◆ **REQUIRED ACTION 1**: Return every line of the entries below that contains the string "соглашения". Case counts.

◆ **DOCUMENT EXTRACT**:

----

Reader Comments and Reviews
I’ve made this recipe twice and both times the bread didn’t rise at all during baking. It rose quite a bit during proofing so I know it wasn’t the yeast.
Hi Julia, happy to help troubleshoot. Make sure to handle the dough very carefully to prevent compressing the air bubbles. Be sure to also spoon and level your flour (or use a kitchen scale) to ensure it’s not over-measured, which can make the bread dry and dense. Are you using instant yeast or active dry? Active dry can take a little longer to rise. Finally, a digital thermometer is helpful for ensuring the water temperature isn’t too hot, which can kill the yeast. Hope this helps for next time!
Hi Sally.
Can I bake the boules in a cast iron frying pan?
That should work!
The taste and structure are both amazing considering the steps are so easy! However, my bread has good nice big holes on top somehow less the bottom. The bread did not rise as much as shows in the video after bake. Still tastes good and chewy though. Is that because I overworked my dough when shaping the dough to two loafs or the room temperature is too cold? ( I did leave dough for 3, even 5 hours in the room temperature)
Thanks!
Hi Ivy, If the dough did not rise, it sounds like it was an issue with the yeast — our Baking with Yeast Guide may be helpful to review.
The mobile version of the website there are two lots of ‘instructions’ (which i didn’t notice until afterwards. The ‘Steps’ and then much further down ‘instructions’. They are almost the same except the ‘steps’ don’t give the instruction to let the dough rest for 45mins before putting in the oven – so i didnt’t .
Hoping the bread will still be ok ..its currently cooling, looks great but proof will be on the inside!
What effect is missing out this 45mins resting time likely to have?
And please could that part be added to the ‘steps’ for those like me who didn’t scroll down enough to realise there were additional instructions. Thank You 🙂
Hi Nat, we’re so sorry for any confusion. The first portion of this post (and all of our recipes) is a deeper dive into the whys and hows of the recipe. When it’s time to make the recipe, the Instructions are there to provide the detailed step-by-step process. If you’d like, you can always hit the “Jump to Recipe” button at the top of the page to be taken directly to the Ingredients and Instructions. How did your bread turn out for you? It may be a bit denser without that 45 minutes of rest, but it should still turn out. We hope you enjoyed it!
Can I use the same recipe to make several small individual buns? Thank you.
Hi Fernando, You can definitely make smaller rolls/buns. Careful shaping into rolls or buns– this is a sticky dough, so use floured hands. The bake time will be only a few minutes shorter. Bake until golden brown and when lightly tapped, they sound hollow.
This bread was so easy to make and delicious! The perfect compliment to the salad and chicken I served for my mom’s birthday. Everyone raved about the bread and it was so simple. I made it the night before and let it sit in the fridge overnight, about 12 hours, then completed the process. I used one loaf to make homemade croutons (Sally’s recipe) and they were out of this world amazing! I will definitely make this bread again. Thanks, Sally!
Hi Sally, Can I make this bread using whole wheat flour or half and half.
Hi Jan, we recommend avoiding whole wheat flour in this dough. If necessary, use half bread flour and half whole wheat flour. The bread will taste a bit dense.

----

[Saved entries]
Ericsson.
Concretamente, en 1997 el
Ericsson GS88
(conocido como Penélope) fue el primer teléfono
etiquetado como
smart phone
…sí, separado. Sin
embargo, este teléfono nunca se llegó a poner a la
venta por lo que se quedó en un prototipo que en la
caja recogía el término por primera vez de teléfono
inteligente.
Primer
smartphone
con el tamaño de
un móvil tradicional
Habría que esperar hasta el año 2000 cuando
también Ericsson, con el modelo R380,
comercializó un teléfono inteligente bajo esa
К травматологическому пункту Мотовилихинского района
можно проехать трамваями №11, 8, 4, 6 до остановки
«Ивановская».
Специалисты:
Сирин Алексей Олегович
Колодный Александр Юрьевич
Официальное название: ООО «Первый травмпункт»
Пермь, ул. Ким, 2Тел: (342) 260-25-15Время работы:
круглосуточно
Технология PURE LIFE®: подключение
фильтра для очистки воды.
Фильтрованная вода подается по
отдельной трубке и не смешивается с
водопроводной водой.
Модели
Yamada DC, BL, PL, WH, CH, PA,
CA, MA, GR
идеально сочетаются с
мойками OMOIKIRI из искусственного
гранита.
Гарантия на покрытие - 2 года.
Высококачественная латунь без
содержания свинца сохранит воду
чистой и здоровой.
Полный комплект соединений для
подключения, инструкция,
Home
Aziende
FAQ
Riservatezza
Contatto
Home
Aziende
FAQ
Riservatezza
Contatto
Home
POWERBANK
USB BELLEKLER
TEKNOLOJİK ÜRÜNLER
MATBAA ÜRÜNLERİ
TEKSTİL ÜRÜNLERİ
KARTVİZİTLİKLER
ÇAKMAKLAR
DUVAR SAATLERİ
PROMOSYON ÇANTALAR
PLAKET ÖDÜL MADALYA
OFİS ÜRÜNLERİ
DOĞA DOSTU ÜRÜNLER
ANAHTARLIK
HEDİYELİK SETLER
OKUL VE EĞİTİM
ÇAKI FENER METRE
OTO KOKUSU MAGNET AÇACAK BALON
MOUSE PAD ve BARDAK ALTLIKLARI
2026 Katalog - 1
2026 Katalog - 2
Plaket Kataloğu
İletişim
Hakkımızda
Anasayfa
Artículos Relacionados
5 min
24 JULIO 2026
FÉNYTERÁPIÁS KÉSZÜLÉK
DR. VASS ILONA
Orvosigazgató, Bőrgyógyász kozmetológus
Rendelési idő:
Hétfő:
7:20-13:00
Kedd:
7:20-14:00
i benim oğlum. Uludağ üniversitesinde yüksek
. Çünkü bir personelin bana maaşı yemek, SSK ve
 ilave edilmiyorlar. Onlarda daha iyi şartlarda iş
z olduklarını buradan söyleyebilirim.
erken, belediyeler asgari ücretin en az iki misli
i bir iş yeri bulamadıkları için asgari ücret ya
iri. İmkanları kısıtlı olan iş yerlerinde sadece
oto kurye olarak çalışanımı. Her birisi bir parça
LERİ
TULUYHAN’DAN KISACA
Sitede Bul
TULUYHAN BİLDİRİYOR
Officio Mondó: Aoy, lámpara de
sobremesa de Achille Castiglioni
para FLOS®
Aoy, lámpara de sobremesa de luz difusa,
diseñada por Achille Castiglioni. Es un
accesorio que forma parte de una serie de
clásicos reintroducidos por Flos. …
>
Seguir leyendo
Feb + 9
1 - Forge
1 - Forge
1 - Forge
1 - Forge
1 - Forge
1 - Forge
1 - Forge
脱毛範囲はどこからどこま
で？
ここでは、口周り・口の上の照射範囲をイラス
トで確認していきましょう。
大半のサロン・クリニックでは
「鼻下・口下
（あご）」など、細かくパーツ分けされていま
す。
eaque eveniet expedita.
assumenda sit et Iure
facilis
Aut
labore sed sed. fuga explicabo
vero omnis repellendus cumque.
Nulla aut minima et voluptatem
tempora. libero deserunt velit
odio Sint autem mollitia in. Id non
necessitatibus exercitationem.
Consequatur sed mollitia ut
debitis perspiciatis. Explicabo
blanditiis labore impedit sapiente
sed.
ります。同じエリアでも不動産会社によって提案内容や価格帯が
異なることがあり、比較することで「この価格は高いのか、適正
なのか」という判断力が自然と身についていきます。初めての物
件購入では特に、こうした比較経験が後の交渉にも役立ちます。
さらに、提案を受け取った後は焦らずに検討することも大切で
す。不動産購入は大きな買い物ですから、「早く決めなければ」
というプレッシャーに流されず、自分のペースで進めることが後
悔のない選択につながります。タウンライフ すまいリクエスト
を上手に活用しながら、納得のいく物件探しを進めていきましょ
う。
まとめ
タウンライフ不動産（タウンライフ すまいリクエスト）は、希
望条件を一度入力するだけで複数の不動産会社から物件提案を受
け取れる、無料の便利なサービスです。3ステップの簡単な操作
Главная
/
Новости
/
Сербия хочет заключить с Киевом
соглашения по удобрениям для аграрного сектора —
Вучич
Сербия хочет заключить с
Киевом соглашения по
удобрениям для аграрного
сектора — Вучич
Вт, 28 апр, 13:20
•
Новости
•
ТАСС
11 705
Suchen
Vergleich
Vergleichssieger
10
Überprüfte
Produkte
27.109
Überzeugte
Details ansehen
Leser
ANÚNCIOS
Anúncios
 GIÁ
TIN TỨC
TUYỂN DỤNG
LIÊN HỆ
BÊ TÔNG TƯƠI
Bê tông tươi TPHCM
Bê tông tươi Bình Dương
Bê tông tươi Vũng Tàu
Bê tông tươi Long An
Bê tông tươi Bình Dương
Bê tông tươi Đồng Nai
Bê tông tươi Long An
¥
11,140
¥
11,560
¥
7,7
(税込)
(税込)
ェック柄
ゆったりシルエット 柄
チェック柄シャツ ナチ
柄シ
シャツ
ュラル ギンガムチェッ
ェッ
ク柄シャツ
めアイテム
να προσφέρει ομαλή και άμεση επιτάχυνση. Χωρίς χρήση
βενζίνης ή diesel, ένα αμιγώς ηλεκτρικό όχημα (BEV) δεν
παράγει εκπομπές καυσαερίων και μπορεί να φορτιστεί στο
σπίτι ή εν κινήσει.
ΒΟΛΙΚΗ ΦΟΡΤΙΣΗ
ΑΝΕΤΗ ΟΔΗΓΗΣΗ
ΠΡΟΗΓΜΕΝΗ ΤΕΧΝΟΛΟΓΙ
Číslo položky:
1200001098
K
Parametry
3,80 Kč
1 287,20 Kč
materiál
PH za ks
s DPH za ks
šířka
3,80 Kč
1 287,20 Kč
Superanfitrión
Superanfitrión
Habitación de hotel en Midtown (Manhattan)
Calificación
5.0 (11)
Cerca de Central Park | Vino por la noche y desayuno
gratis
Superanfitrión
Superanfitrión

----

◆ **REQUIRED ACTION 2**: Pick up the reader comments on the bread recipe where they stop and continue them.

◆ **RESPONSE 1**:
соглашения по удобрениям для аграрного сектора —
Киевом соглашения по

◆ **RESPONSE 2**:
Bread turned out lovely!!!
I know the nutritional panel says a serving is 2 slices but how many grams is one serving? (For calories 🙂 )
It works! Amazingly easy recipe that makes 2 great loaves of crispy crunchy bread with a soft inside! It was amazing and I did it on the first try! It cooked all the way through, seriously the crust was great and so is the bread. I’ll definitely be making it again, with inclusions the next time.
I’m wondering can I use my sourdough starter as my leavening agent instead of yeast? Just a question that’s all.
Amazing bread I’ll make again. Thanks Sally!!
Hi Linda, We haven’t tested that. Let us know if you do!
this recipe worked well but my bread turned out really dense with absoulutly no air bubles 🙁 not sure where i went wrong
Hi Sop, happy to help troubleshoot. Make sure to handle the dough very carefully to prevent compressing the air bubbles. Be sure to also spoon and level your flour (or use a kitchen scale) to ensure it’s not over-measured, which can make the bread dry and dense. Finally, a digital thermometer is helpful for ensuring the water temperature isn’t too hot, which can kill the yeast. Hope this helps for next time!
Looking forward to making this! If I’m going for two 9×3 loaves but want to bake one after 12 hrs rest and the other after 3 days, should I divide the dough before putting it in the fridge? Or put the remaining dough back in the fridge after shaping the first loaf? Thanks!!
Hi Kendra, we would put the remaining dough back in the refrigerator after shaping the first loaf. Enjoy!
My dough is drier than yours even after mixing for a long while? It is covered and resting on the counter now but I’m worried it won’t come together like yours looks.
Hi Tania! If your dough is dry there may be too much flour in it. How did you measure the flour? Make sure to spoon and level (instead of scooping) to avoid packing in too much flour into your measuring cups – or use a kitchen scale. You can read more about properly measuring baking ingredients in this post.
I tried doing this recipe and I don’t know where I went wrong. I used dry active yeast but let it rest for 36 hours. When it was time to form the dough, it was way too sticky. I flour my hands, flour the knife (still was impossible to cut), flour the parchment paper that I put the dough on, sticky. I couldn’t form anything. I was getting really frustrated. I just threw the dough away which was saddening. Didn’t know how else to save it
Hi Jay, this is a sticky dough. Use extra flour on your hands next time, so sorry you had trouble with this recipe!
Thank you Sally, easy enough for a guy who has never baked. Tastes great too (regardless if i may have gotten the added ingredients and honey butter out of proportion)!
So far so good! It gets 5 stars for coming together so easily and for being able to sit in the fridge til I’m ready for it. Just made my first batch. It is a little more sticky than I expected. Might need to add more flour when I try to separate the dough for the loaves. I added a teaspoon of garlic powder and onion powder and thyme each. The dough smells good! Making it on a Saturday morning for a Sunday meal. Can’t wait!
Love this recipe and have made it time and time again.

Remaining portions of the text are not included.